"Apa lagi?" keluhku menatapnya sambil menghela napas pendek.
"Kita harus bicara!" Vanita menjawab dengan intonasi suara yang meninggi, tak memedulikan beberapa pasang mata yang langsung memerhatikan kami.
"Tidak sekarang. Nanti!" kataku menekan nada dengan tegas.
"Tapi aku mau sekarang," ketusnya dengan suara rendah, sesekali memerhatikan orang-orang sekeliling. Mengingat saat itu belum waktunya masuk kantor.
"Aku tidak mau. Kalau kau masih berkeras, silakan ribut di sini," kataku mengambil sikap, menatap wajahnya dengan tegas, karena aku tak ingin dikendalikan.
Wajah Vanita memerah, amarahnya memuncak, apalagi setelah aku menolak bicara. Walaupun begitu, ia masih bisa mengontrol diri karena keberadaan orang-orang yang masih terlihat mengobrol di sekeliling kami.

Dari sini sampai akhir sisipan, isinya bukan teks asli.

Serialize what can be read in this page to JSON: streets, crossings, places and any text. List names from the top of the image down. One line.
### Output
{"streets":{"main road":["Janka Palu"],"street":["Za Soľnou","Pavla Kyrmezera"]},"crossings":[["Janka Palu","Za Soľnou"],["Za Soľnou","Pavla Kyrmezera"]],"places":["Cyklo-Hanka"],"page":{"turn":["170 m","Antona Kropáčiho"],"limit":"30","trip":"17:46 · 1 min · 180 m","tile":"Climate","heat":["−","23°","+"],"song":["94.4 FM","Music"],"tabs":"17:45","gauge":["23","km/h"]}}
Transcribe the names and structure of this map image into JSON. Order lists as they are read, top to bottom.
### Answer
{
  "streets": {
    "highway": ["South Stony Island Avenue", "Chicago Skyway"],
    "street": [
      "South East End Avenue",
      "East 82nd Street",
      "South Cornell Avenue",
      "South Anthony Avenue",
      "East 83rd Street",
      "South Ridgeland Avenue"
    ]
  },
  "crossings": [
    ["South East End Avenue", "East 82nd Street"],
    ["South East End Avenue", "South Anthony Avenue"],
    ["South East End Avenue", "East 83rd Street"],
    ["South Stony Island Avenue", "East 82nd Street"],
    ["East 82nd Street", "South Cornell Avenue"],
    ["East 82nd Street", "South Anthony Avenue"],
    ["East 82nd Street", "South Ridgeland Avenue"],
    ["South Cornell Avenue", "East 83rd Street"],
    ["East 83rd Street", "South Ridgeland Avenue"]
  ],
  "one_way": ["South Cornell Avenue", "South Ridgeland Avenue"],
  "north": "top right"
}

"Baiklah, aku tunggu siang ini di kafe biasa."
Setelah mengatakan permintaannya, aku langsung masuk ke dalam kantor dan menghempaskan diri di atas kursi. Memejamkan mata sambil menghela napas panjang.
Perlahan cinta memperlihatkan rasa suram, akibat dari sebuah tekanan yang terjadi dalam hubungan kami. Bukannya aku tak pernah mengalami hal ini, hanya saja aku tak menyangka ini akan terjadi lagi.

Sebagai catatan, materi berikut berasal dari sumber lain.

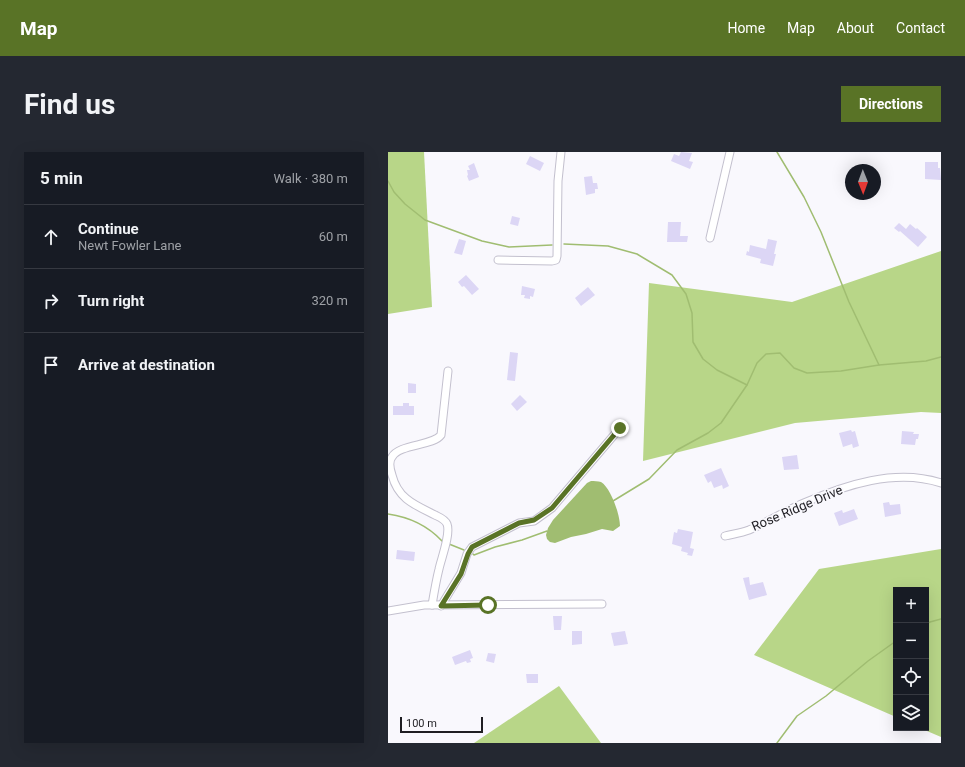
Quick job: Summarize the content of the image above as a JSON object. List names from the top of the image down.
{
  "streets": {
    "street": ["Rose Ridge Drive"]
  },
  "scale_bar": "100 m",
  "north": "bottom",
  "page": {
    "header": "Map",
    "nav": [
      "Home",
      "Map",
      "About",
      "Contact"
    ],
    "buttons": "Directions",
    "title": "Find us",
    "heading": ["5 min", "Walk · 380 m"],
    "list": [
      ["Continue", "Newt Fowler Lane", "60 m"],
      ["Turn right", "320 m"],
      "Arrive at destination"
    ],
    "map_buttons": ["+", "−"],
    "scale": "100 m"
  }
}
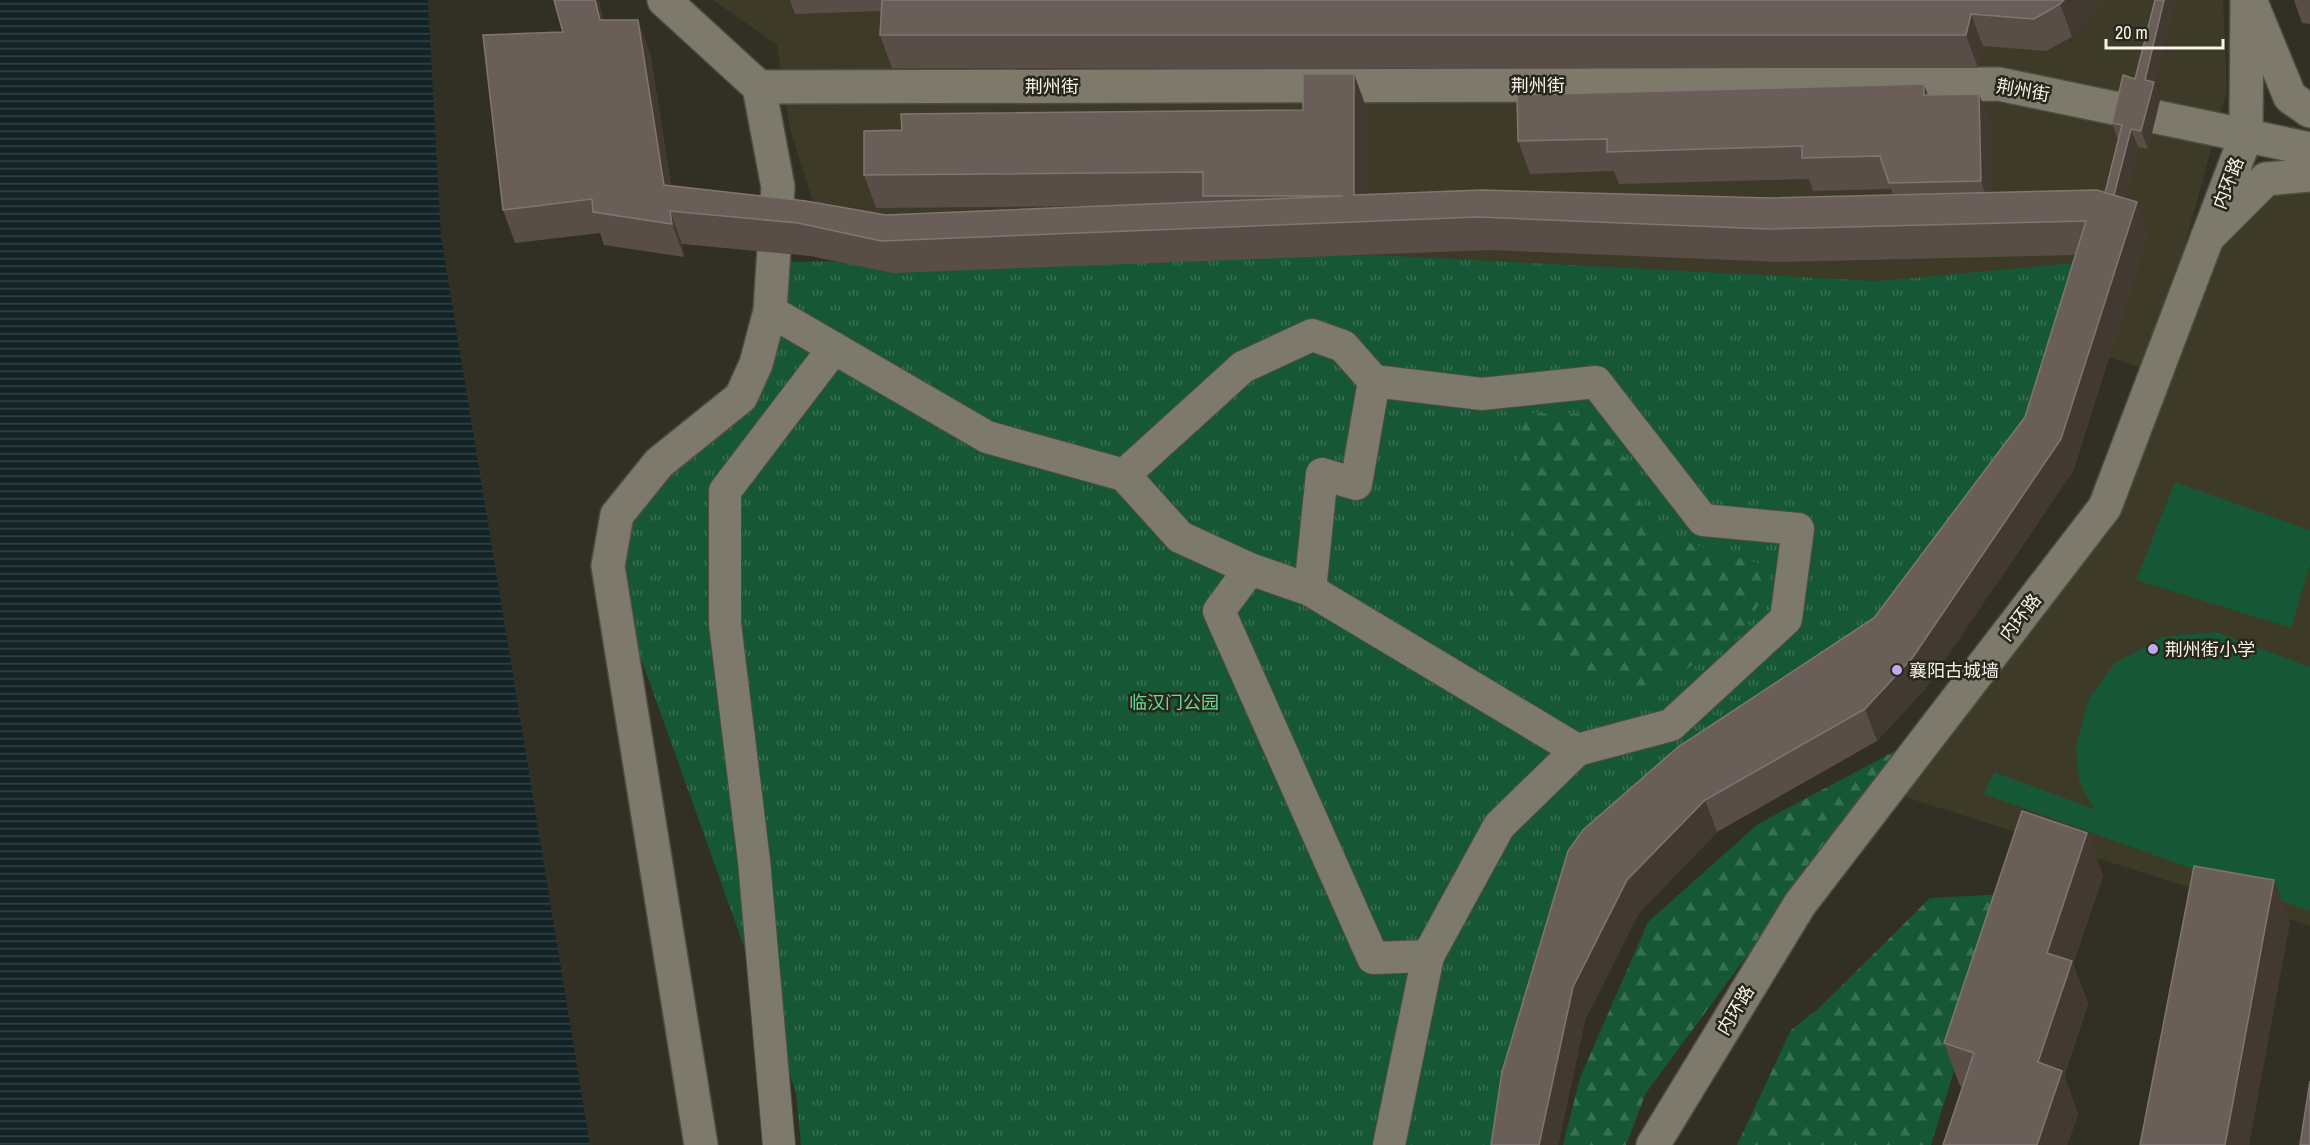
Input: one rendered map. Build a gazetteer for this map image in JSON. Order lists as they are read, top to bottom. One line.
{"streets":{"street":["荆州街","内环路"]},"crossings":[["荆州街","内环路"]],"parks":["临汉门公园"],"places":["荆州街小学","襄阳古城墙"],"scale_bar":"20 m"}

Ketika mengingat beberapa perempuan yang pernah bersamaku. Harapan agar Vanita tidak seperti mereka sungguh sangat kuinginkan, tapi kalau perempuan yang masih kucintai itu ternyata tak jauh berbeda, maka yang kulakukan selanjutnya tidak akan berbeda dari sebelumnya.

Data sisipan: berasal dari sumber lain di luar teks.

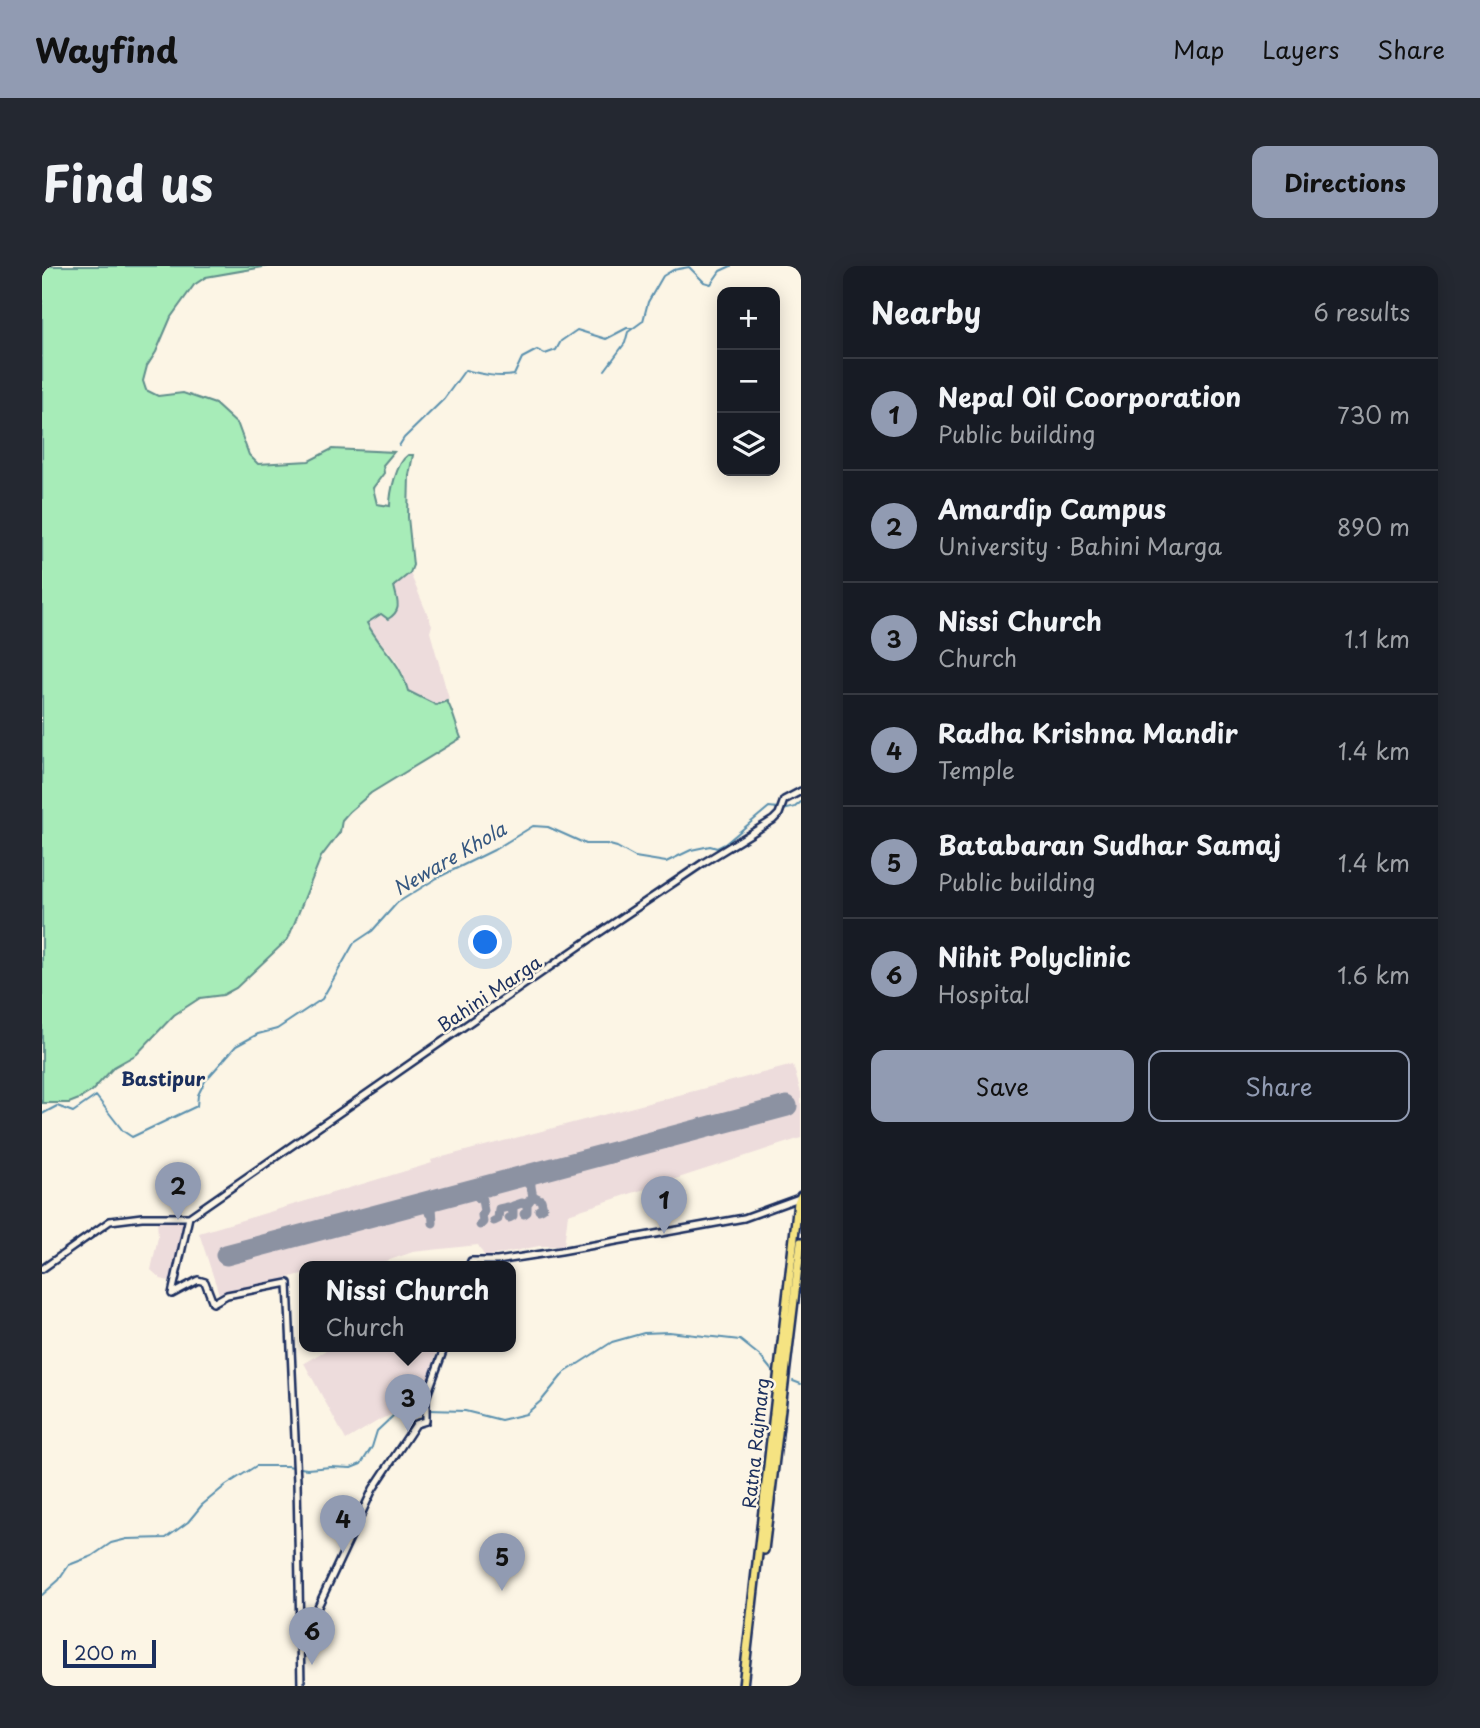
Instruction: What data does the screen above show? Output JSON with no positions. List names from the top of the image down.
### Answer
{
  "streets": {
    "main road": ["Ratna Rajmarg"],
    "street": ["Bahini Marga"]
  },
  "districts": ["Bastipur"],
  "water": ["Neware Khola"],
  "scale_bar": "200 m",
  "page": {
    "header": "Wayfind",
    "nav": ["Map", "Layers", "Share"],
    "title": "Find us",
    "buttons": [
      "Directions",
      ["Save", "Share"]
    ],
    "heading": ["Nearby", "6 results"],
    "map_buttons": ["+", "−"],
    "list": [
      {
        "mark": "1",
        "name": "Nepal Oil Coorporation",
        "note": "Public building",
        "value": "730 m"
      },
      {
        "mark": "2",
        "name": "Amardip Campus",
        "note": "University · Bahini Marga",
        "value": "890 m"
      },
      {
        "mark": "3",
        "name": "Nissi Church",
        "note": "Church",
        "value": "1.1 km"
      },
      {
        "mark": "4",
        "name": "Radha Krishna Mandir",
        "note": "Temple",
        "value": "1.4 km"
      },
      {
        "mark": "5",
        "name": "Batabaran Sudhar Samaj",
        "note": "Public building",
        "value": "1.4 km"
      },
      {
        "mark": "6",
        "name": "Nihit Polyclinic",
        "note": "Hospital",
        "value": "1.6 km"
      }
    ],
    "pins": [
      "2",
      "1",
      "3",
      "4",
      "5",
      "6"
    ],
    "popup": ["Nissi Church", "Church"],
    "scale": "200 m"
  }
}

Tak terasa jam makan siang tiba. Sebenarnya aku tidak ingin bertemu Vanita. Pikiranku masih kacau, aku hanya ingin menenangkan diri dan jauh darinya, tapi kenyataan kalau kami harus bicara membuatku berada di sebuah kafe, tempat di mana kami selalu menghabiskan makan siang bersama.